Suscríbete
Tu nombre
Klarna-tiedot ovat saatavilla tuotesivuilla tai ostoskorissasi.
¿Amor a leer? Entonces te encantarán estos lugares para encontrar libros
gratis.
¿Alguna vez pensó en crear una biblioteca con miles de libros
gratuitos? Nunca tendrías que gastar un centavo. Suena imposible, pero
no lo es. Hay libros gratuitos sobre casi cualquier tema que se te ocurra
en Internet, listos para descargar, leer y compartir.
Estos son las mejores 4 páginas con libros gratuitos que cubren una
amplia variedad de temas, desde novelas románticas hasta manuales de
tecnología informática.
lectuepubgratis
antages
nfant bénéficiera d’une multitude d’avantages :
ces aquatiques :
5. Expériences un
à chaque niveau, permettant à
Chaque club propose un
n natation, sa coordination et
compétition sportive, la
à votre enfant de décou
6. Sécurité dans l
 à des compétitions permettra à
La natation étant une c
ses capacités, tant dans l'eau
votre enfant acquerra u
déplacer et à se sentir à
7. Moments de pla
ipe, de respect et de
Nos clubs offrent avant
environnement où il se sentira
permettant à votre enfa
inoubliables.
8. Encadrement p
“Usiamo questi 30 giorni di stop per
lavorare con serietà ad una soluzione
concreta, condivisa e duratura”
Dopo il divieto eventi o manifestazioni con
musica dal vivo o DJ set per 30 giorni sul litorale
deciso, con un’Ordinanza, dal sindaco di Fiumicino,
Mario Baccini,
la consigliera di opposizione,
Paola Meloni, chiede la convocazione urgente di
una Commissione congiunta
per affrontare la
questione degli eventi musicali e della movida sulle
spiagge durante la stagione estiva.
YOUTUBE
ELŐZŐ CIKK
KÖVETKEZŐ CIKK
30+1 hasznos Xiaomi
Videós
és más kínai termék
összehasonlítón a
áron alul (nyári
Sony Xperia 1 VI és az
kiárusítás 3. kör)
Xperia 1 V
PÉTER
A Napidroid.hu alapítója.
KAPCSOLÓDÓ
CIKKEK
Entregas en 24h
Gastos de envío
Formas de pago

_Exercise aim_: Please update the data in the stretch from the start through the line containing "à votre enfant de décou", replacing "libros" with "textos" and leaving everything else unchanged.

_Exercise solution_:
Suscríbete
Tu nombre
Klarna-tiedot ovat saatavilla tuotesivuilla tai ostoskorissasi.
¿Amor a leer? Entonces te encantarán estos lugares para encontrar textos
gratis.
¿Alguna vez pensó en crear una biblioteca con miles de textos
gratuitos? Nunca tendrías que gastar un centavo. Suena imposible, pero
no lo es. Hay textos gratuitos sobre casi cualquier tema que se te ocurra
en Internet, listos para descargar, leer y compartir.
Estos son las mejores 4 páginas con textos gratuitos que cubren una
amplia variedad de temas, desde novelas románticas hasta manuales de
tecnología informática.
lectuepubgratis
antages
nfant bénéficiera d’une multitude d’avantages :
ces aquatiques :
5. Expériences un
à chaque niveau, permettant à
Chaque club propose un
n natation, sa coordination et
compétition sportive, la
à votre enfant de décou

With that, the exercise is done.